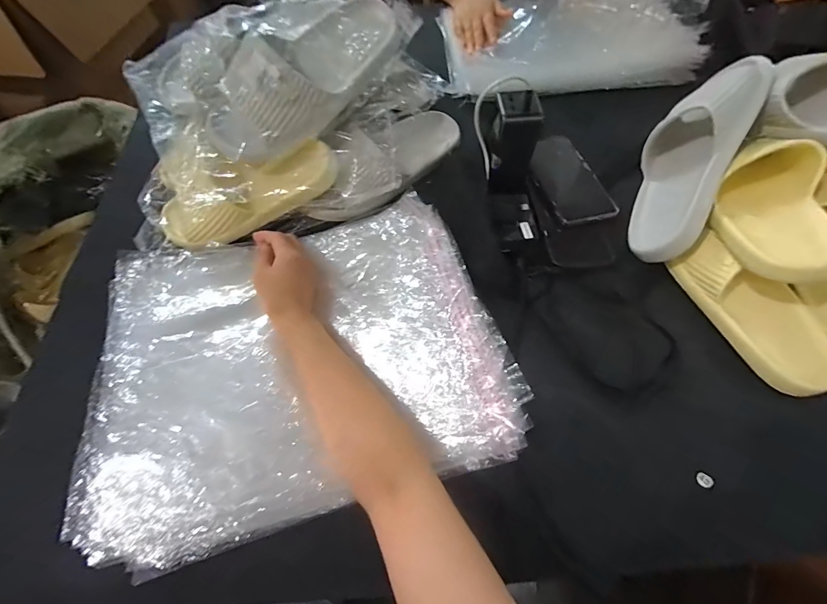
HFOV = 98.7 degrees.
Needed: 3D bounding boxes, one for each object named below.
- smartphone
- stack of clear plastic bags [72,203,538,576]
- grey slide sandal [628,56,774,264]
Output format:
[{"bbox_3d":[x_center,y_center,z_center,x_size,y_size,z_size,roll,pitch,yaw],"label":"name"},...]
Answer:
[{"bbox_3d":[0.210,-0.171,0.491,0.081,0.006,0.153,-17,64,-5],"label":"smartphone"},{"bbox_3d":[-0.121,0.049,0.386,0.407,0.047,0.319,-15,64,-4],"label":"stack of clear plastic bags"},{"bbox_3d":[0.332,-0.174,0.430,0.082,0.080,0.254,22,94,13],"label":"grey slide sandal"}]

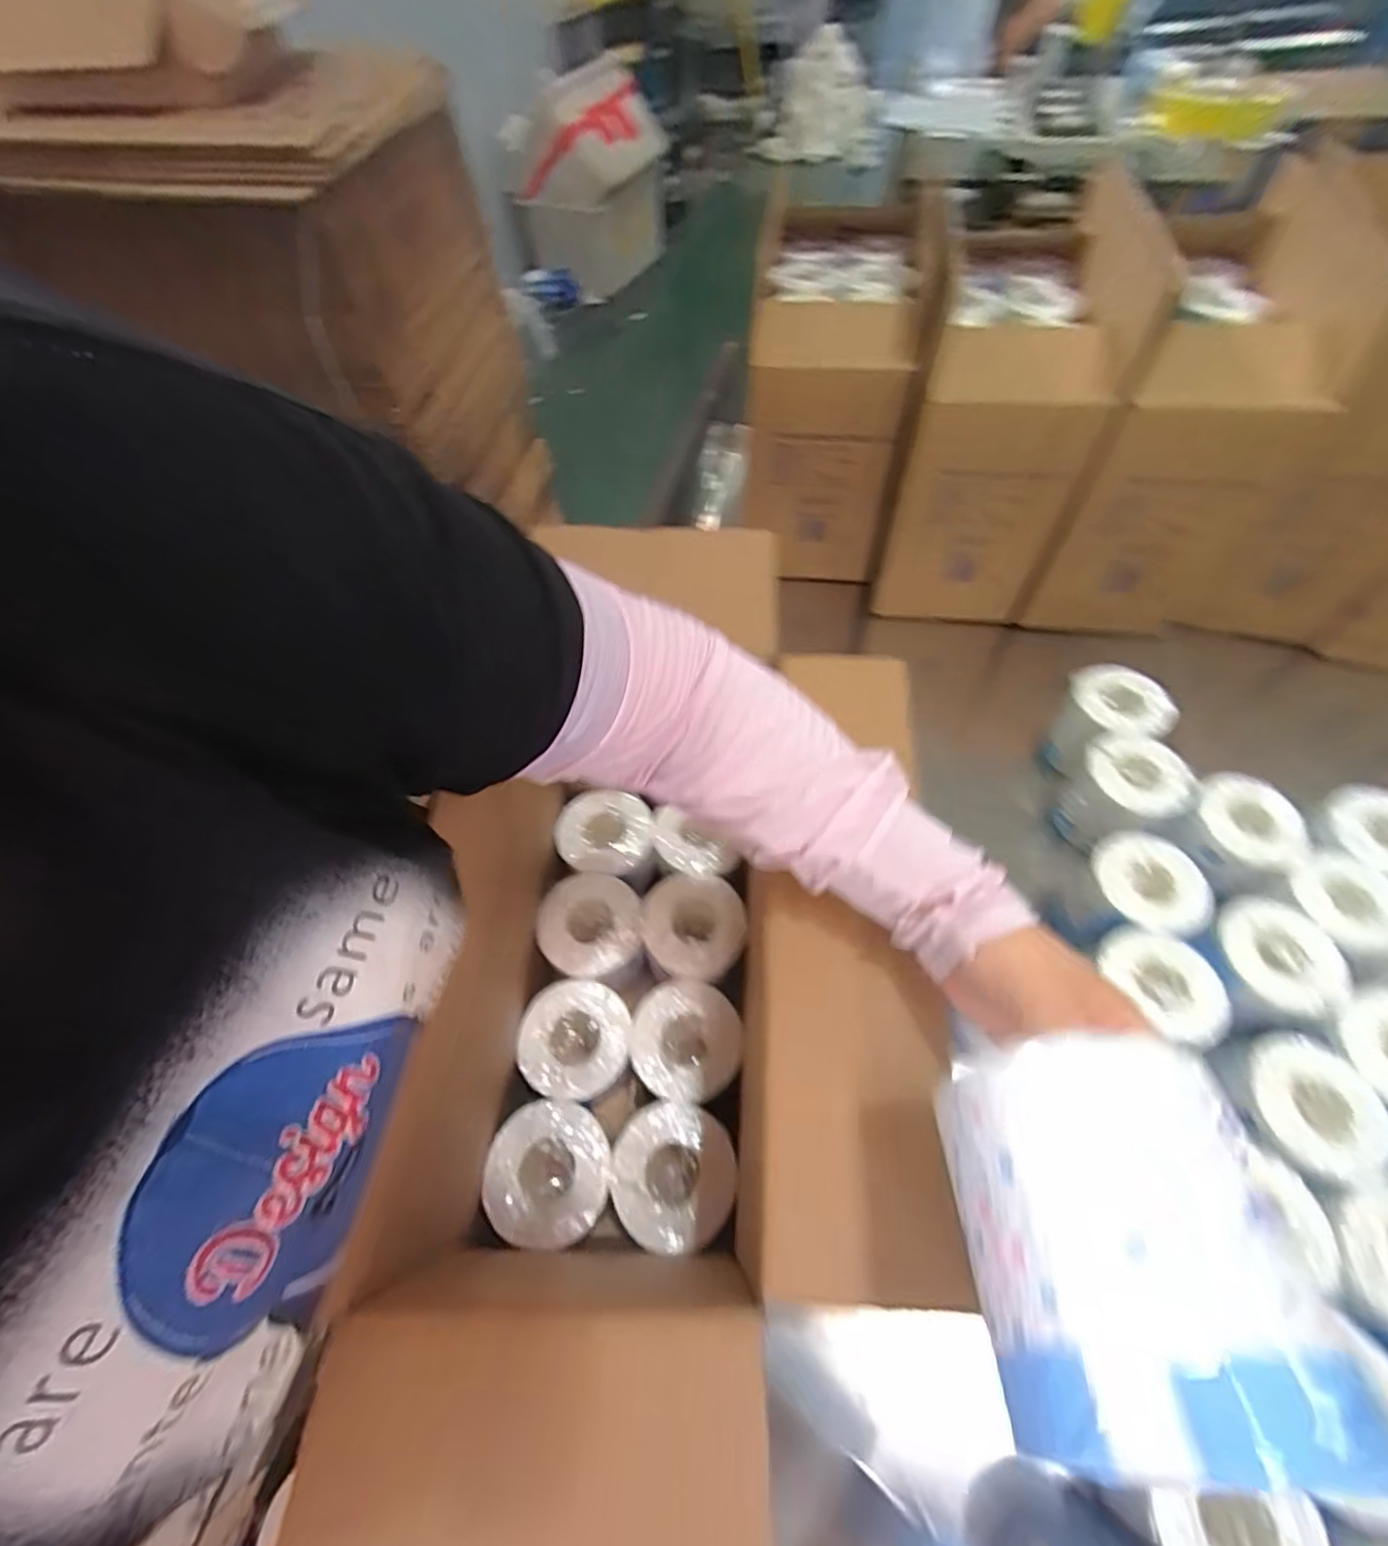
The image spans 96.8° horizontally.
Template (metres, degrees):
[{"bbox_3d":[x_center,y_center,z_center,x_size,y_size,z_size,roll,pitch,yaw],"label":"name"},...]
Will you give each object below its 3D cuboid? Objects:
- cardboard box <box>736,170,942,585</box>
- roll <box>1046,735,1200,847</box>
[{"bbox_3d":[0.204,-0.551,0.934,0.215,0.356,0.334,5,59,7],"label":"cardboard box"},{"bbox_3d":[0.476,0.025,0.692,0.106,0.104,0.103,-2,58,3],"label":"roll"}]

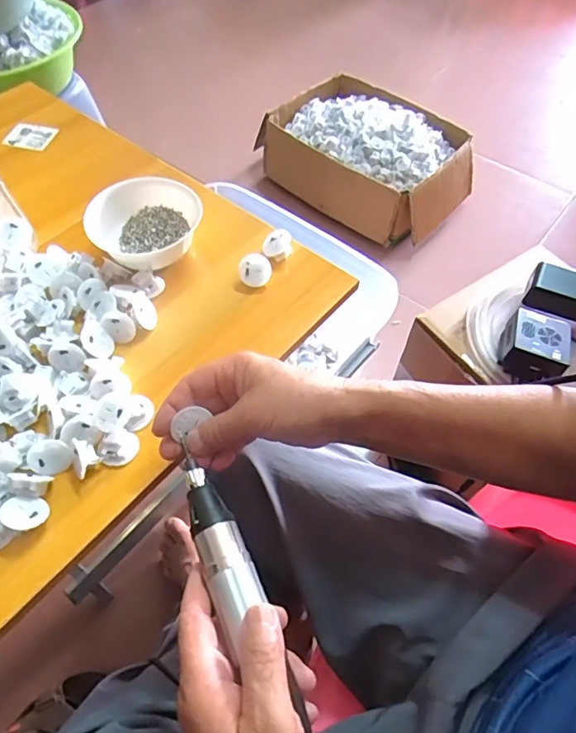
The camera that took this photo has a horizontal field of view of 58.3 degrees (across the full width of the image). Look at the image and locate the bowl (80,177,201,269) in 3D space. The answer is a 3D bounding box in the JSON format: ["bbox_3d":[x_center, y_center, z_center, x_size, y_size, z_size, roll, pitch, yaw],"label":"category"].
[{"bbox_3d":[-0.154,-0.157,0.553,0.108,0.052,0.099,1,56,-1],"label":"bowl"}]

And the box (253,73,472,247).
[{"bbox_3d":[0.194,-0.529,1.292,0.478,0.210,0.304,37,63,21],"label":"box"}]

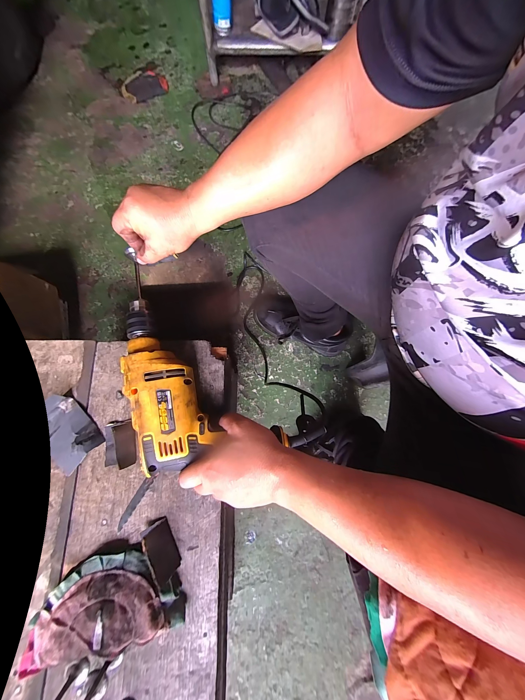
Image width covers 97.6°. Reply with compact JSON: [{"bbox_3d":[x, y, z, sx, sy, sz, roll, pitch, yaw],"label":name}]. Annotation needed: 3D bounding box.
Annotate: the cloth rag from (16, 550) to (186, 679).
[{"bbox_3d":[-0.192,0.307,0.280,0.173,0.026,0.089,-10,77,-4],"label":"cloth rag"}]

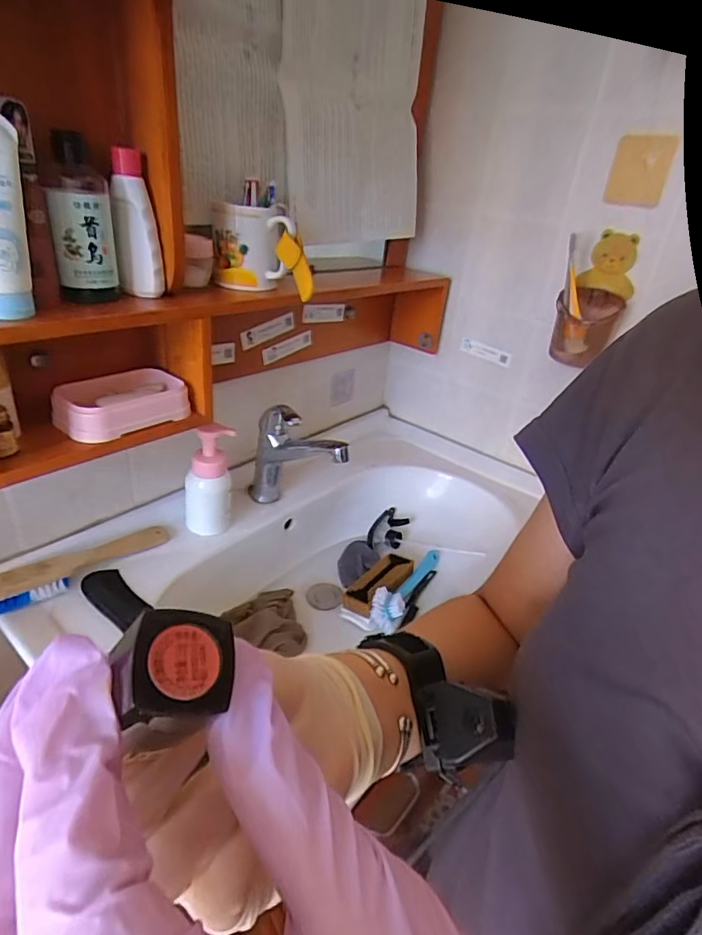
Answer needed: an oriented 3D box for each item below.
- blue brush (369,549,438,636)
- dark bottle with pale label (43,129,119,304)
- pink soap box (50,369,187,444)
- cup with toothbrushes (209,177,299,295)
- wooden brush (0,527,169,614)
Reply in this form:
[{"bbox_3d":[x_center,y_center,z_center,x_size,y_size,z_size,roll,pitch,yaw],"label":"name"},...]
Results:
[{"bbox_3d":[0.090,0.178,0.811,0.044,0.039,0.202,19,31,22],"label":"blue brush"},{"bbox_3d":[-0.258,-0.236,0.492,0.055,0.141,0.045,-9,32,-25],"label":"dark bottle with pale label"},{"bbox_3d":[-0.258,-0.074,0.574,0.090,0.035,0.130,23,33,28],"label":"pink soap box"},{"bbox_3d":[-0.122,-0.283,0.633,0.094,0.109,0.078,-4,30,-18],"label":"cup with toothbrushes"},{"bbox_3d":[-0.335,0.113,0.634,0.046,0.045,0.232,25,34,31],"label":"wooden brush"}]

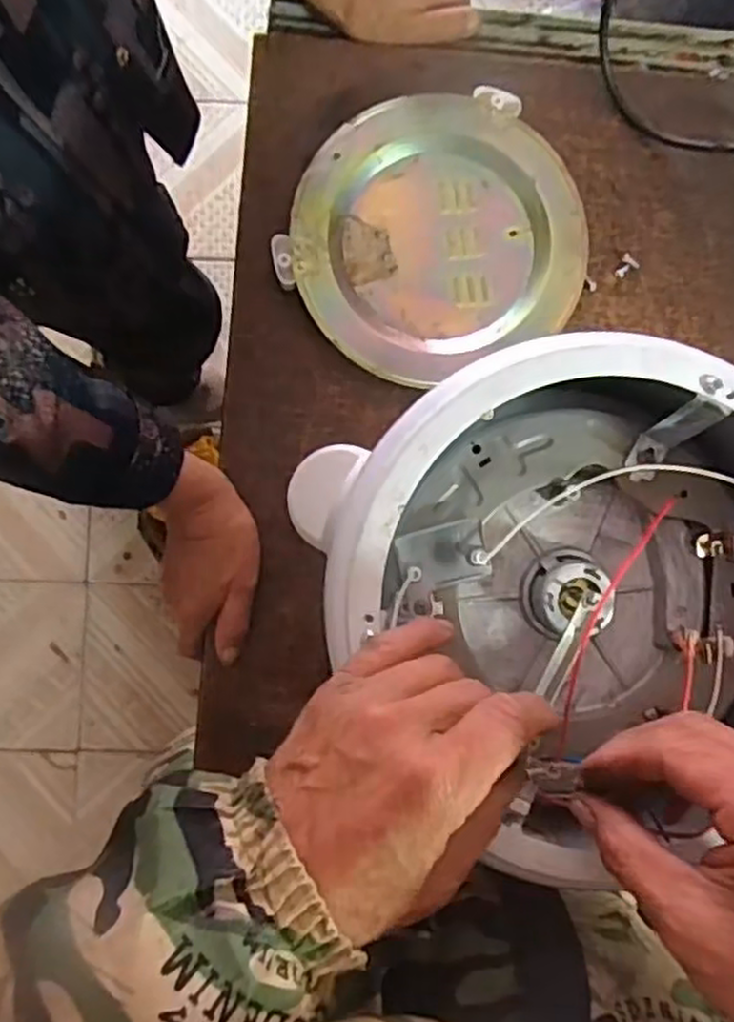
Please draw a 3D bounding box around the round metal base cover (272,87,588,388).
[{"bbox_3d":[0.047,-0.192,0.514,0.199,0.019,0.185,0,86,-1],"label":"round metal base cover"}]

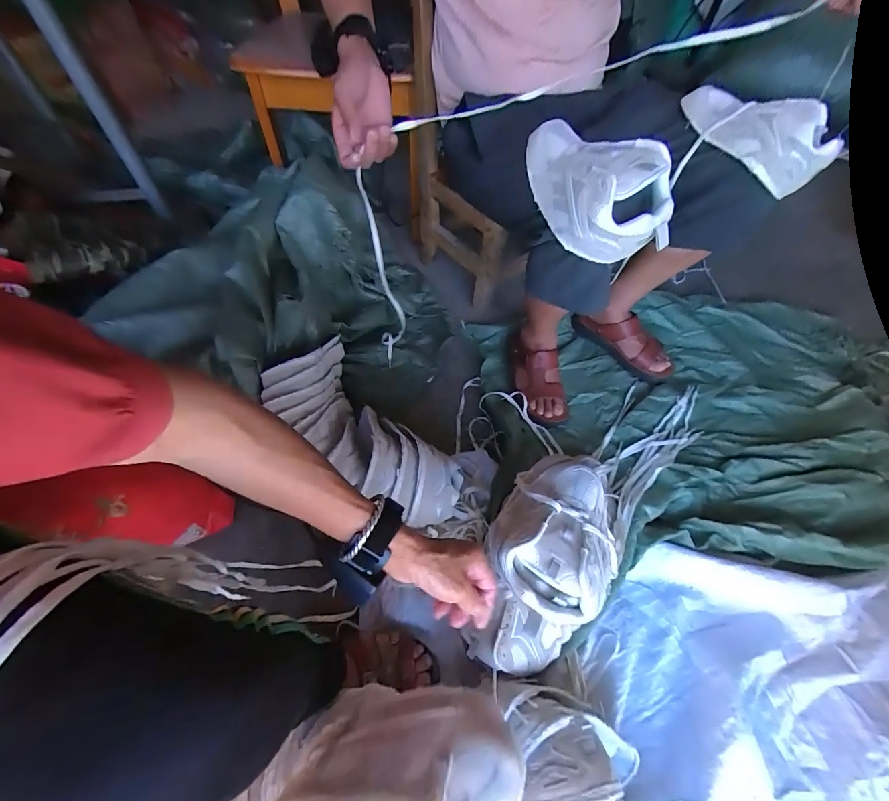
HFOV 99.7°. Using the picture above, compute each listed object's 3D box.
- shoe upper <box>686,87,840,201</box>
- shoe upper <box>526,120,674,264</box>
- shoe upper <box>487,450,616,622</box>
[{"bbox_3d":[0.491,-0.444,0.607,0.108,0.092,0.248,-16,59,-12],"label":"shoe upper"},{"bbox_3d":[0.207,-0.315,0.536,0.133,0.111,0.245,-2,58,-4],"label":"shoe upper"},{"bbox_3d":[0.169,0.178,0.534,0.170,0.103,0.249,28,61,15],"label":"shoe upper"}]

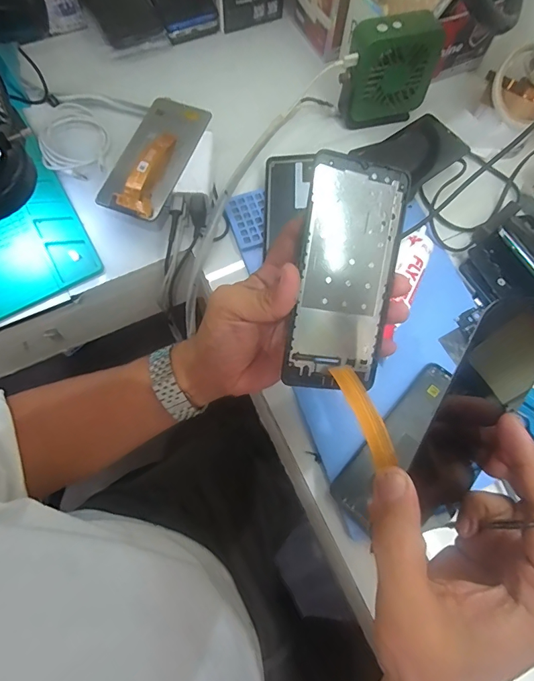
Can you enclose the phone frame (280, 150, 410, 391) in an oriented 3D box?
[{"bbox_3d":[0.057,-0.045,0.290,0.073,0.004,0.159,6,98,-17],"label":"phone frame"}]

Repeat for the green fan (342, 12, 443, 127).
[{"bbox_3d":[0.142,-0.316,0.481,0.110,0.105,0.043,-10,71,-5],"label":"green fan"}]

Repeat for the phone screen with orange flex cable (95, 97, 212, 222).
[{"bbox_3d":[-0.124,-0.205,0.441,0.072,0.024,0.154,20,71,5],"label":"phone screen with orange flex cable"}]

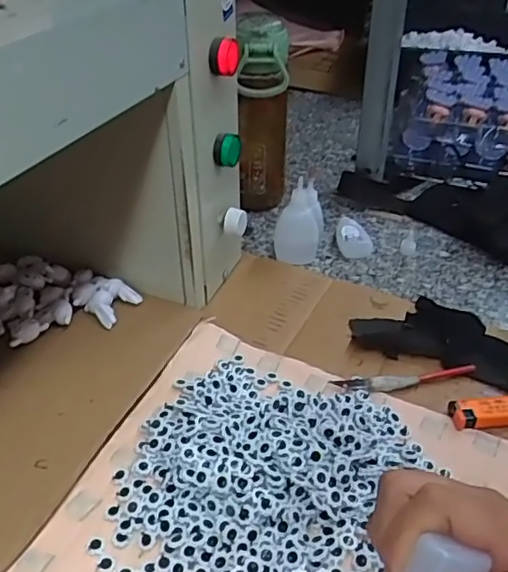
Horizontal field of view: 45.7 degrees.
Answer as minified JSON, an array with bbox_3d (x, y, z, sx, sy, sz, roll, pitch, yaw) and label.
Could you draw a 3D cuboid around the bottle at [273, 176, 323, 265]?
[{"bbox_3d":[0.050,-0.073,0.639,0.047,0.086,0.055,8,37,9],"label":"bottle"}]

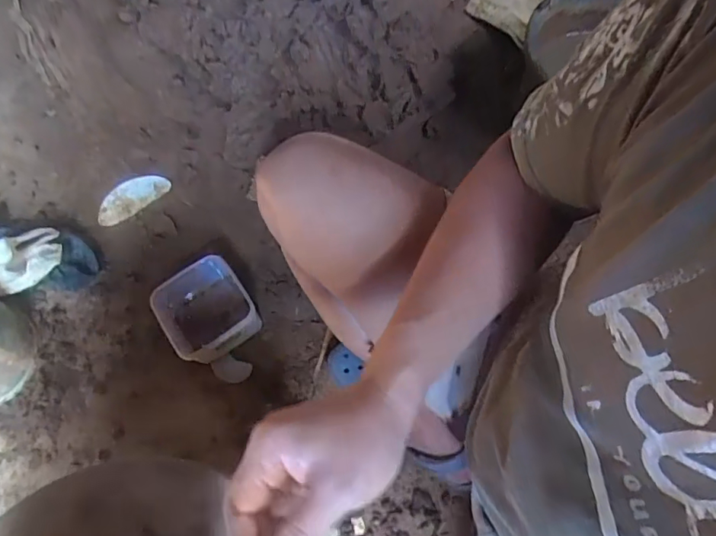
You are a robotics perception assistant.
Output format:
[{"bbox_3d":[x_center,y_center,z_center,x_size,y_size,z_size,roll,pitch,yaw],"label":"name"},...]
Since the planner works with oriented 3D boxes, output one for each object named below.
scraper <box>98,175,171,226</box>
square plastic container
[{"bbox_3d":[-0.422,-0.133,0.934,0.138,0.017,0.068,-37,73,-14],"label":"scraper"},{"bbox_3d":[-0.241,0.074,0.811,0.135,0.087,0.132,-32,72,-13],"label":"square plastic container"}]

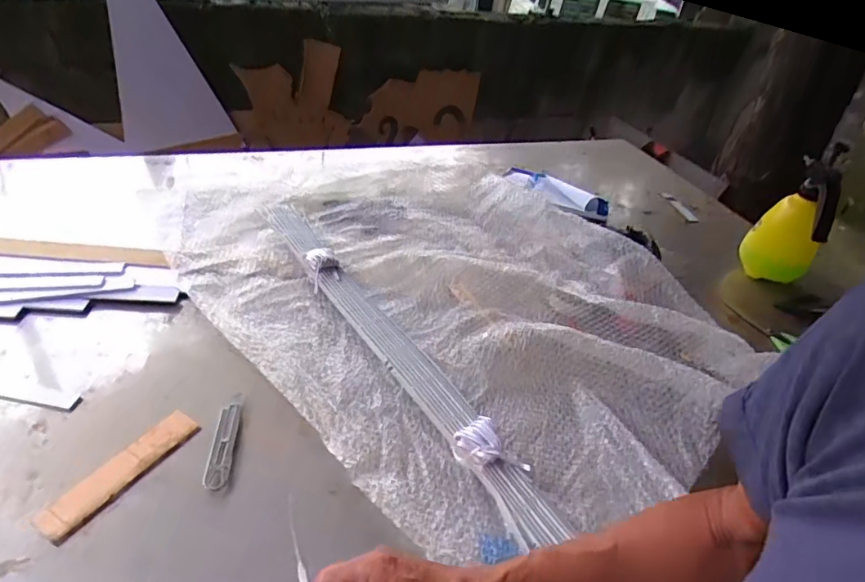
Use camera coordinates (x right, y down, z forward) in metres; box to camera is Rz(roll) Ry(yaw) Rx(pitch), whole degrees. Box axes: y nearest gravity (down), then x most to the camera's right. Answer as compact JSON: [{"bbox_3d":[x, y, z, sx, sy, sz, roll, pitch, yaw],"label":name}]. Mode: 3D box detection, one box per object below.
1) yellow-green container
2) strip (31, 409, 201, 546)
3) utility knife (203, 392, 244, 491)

========================================

PROBLEM. All lines from the listing above that include "HFOV" should be shown.

TASK ANSWER.
HFOV = 98.7 degrees.
HFOV 99.7°. Using the picture above, compute each listed object's 3D box.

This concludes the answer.